Why we eat so much sushi: a decade of research

A decade of Japanese sushi chefs’ work has given us a sense of how much of a hit it can be.

A lot.

And we’re about to get a new way of measuring it, thanks to a new study.

We have a lot of sushi in our bodies, and a lot more sushi than we thought, says lead author Sasa Maki, a sushi expert at the Tokyo Metropolitan University.

The new research, published today in Science, will give us a way to measure how much we eat of certain types of sushi.

A good sushi meal, or a sushi meal with enough fish and salt, should provide a lot for the brain, and it should be high in omega-3s, which are thought to improve cognition.

“Sushi is a very healthy food, so a lot is going to go into it, but the brain gets a lot,” says Maki.
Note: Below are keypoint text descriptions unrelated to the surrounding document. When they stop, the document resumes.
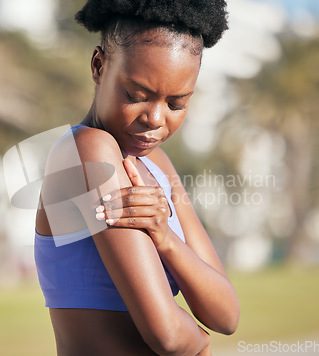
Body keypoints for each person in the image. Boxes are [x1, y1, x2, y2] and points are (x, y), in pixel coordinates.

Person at [34, 0, 239, 354]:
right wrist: (203, 346)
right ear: (99, 66)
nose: (156, 118)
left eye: (177, 103)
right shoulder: (88, 150)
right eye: (137, 96)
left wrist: (166, 239)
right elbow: (169, 337)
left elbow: (226, 314)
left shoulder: (158, 164)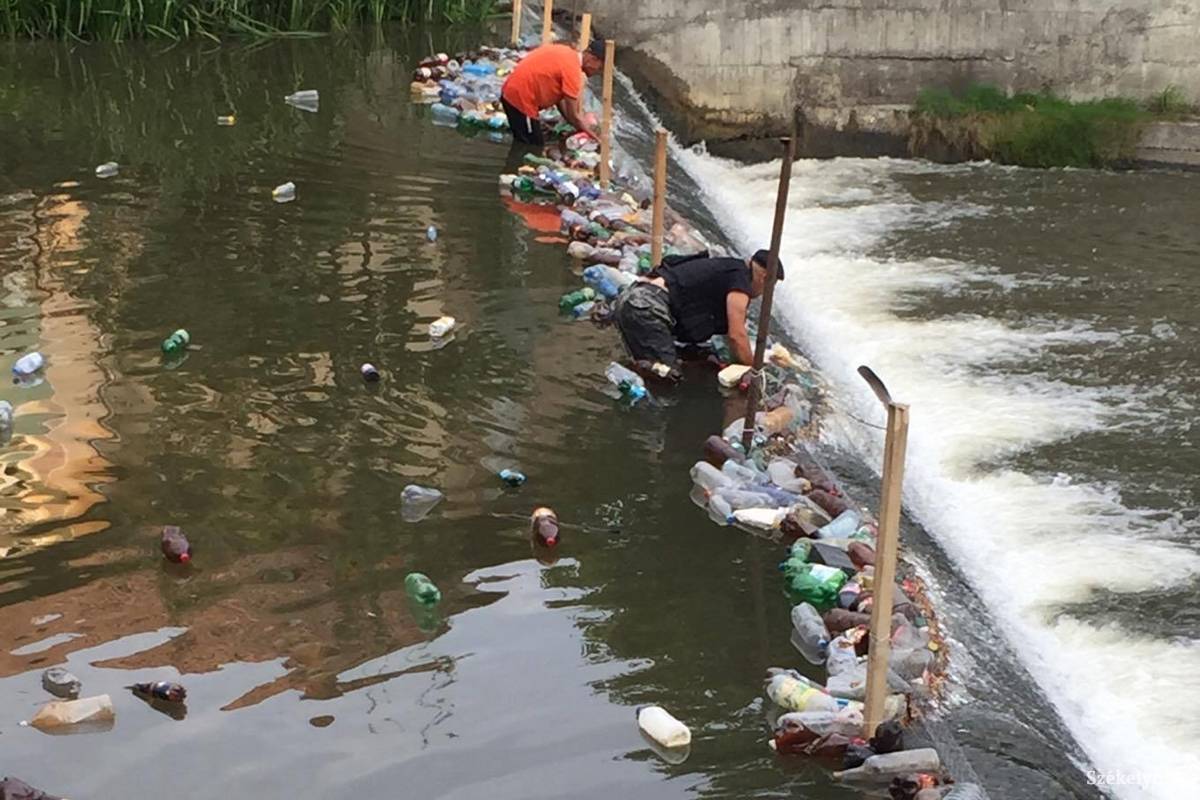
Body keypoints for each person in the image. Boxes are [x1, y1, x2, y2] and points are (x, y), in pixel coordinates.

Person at [614, 250, 783, 370]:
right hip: (648, 307)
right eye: (770, 287)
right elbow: (736, 335)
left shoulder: (728, 269)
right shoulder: (741, 280)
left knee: (651, 365)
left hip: (633, 298)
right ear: (764, 278)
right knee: (667, 377)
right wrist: (753, 370)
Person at [501, 39, 605, 146]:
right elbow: (573, 114)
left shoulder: (566, 53)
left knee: (523, 139)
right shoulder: (573, 71)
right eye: (599, 68)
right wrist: (594, 137)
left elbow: (562, 103)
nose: (597, 72)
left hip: (512, 92)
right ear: (593, 59)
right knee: (532, 145)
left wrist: (575, 124)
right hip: (521, 101)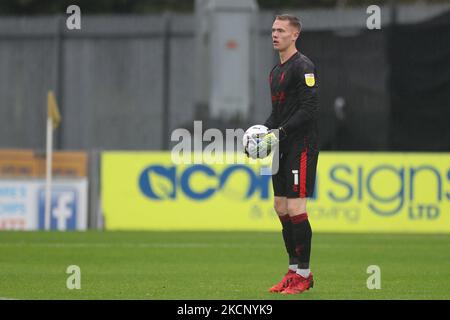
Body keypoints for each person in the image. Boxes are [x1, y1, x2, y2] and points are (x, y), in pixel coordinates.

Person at [247, 14, 319, 294]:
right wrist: (259, 134)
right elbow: (277, 114)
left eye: (281, 30)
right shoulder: (275, 71)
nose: (275, 34)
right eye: (273, 29)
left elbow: (308, 110)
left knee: (296, 208)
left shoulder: (303, 66)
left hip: (300, 145)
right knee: (280, 207)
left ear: (295, 35)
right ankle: (292, 271)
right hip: (280, 145)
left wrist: (278, 133)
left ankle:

What’s the science behind sushi?

Sushi is made from seaweed and a mixture of fish, vegetables and other ingredients.

But it has some odd qualities.

One of them is that it has a lot to do with the ratio of omega-6 to omega-7 fats in it.

A low ratio of one kind of omega to another is thought to make you fat, but when we eat lots of fish that have low omega-5 to omega 5 ratios, we don’t get much fat, says Mitsu.

In the study, Maki and his colleagues fed two groups of Japanese-style sushi to 12 healthy participants for two weeks.

They found that the amount of omega in the food increased with each meal, and that those with the highest omega intake were more likely to get the most omega-4s in their diet.

But the researchers didn’t find any relationship between the omega-fat intake and cognitive performance.

So what can you do with this data?

It’s interesting because we have been eating a lot less omega-based fish, says Mark Denniston, an associate professor of nutrition at Cornell University in Ithaca, New York.

But if we can get fish and omega-rich fish to taste like fish, then we can do a lot with it, Dennistonsays.

But there are limitations to the study.

The researchers had participants eat a total of 3,500 calories, but they were allowed to eat a maximum of 1,800 calories during the two-week study period.

And because the study was run in a controlled environment, some of the participants might have been overeating.

That’s why the researchers couldn’t control for total calories or macronutrients, but it’s a starting point, says Dennists.

It’s also important to remember that the omega intake of people who ate the most was probably more than the amount consumed by people who didn’t.

So if you’re not getting enough omega-8, the researchers recommend eating plenty of omega 3s and eating more vegetables and whole grains, says Risa Maki of the Tokyo Met.

The findings will help researchers understand how our brains work when we’re eating fish and vegetables, says Daniela Sommaruga of the University of Helsinki, who wasn’t involved in the study but was also an author.

The study will also help us understand the ways that eating foods rich in omega 3 may be associated with a reduction in anxiety, depression, and other mental health issues, says co-author Ryoichi Tanaka of the National Institute of Mental Health.

“We know that there is an association between fish consumption and lower anxiety and depression, so this is very exciting,” says Tanaka.

And it will also be important to look at whether omega-2 fatty acids like docosahexaenoic acid, which is found in red meat and fish, could help in people who suffer from anxiety or depression, says Dr. Matthew Smith of the Australian National University in Canberra.

“The omega-protein levels in fish may be important in treating anxiety and other psychiatric conditions,” says Smith.

But Maki says that’s not enough to say that omega-12 is good for the human brain.

“It is certainly a possible benefit of fish consumption in general, but to really know whether fish is good or bad for the whole brain is important,” he says.